Friday, 29 January 2010

The Dark Light Years - Brian Aldiss

Cast as a comic space opera, this is a bleak and deeply disturbing tale of how we treat what we don’t understand. To make this plausible, Aldiss created aliens whose mode of communication was far too complex for inter-species communication to be possible. He also based his aliens on the hippopotamus, large pachyderms who wallow in mud and whose excreta is an integral part of their life. And having made them near impossible to communicate with and abhorrent to ‘civilised’ people, he sets up a tale that explores the bestial nature of human beings.

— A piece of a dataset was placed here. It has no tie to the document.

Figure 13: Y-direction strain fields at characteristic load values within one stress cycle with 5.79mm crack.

Aldiss is a fine stylist. The book is dedicated to Harry Harrison and in terms of style, could well have been written by Harrison. Aldiss clearly recognized that using such a stylistic framework (comic pulp science fiction) provides the perfect contrast to the subject matter. The comic approach (although it is by no means a comedy) exposes the visceral nastiness of the humans, the ineptitude of those who have good intentions, their self-absorption, their severance from the natural world (and consequent psychoses).

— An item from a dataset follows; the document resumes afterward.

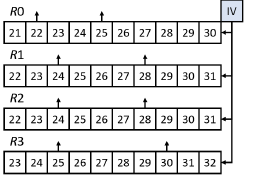
Figure 3: S 4 i +2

It is also a novel about morality, exploring through the relationships between the characters what it means to be moral and what it means to lack or disregard them. Deeply philosophical, it posits the Gaia theory in a throwaway line, fifteen years before Lovelock’s first book. All of this in a short, pacy book. A lesser author would have given us something five times as long (probably at the behest of a publishing industry that seems to think bigger is better), and nowhere near as interesting or disturbing. This is the genre being used to best effect.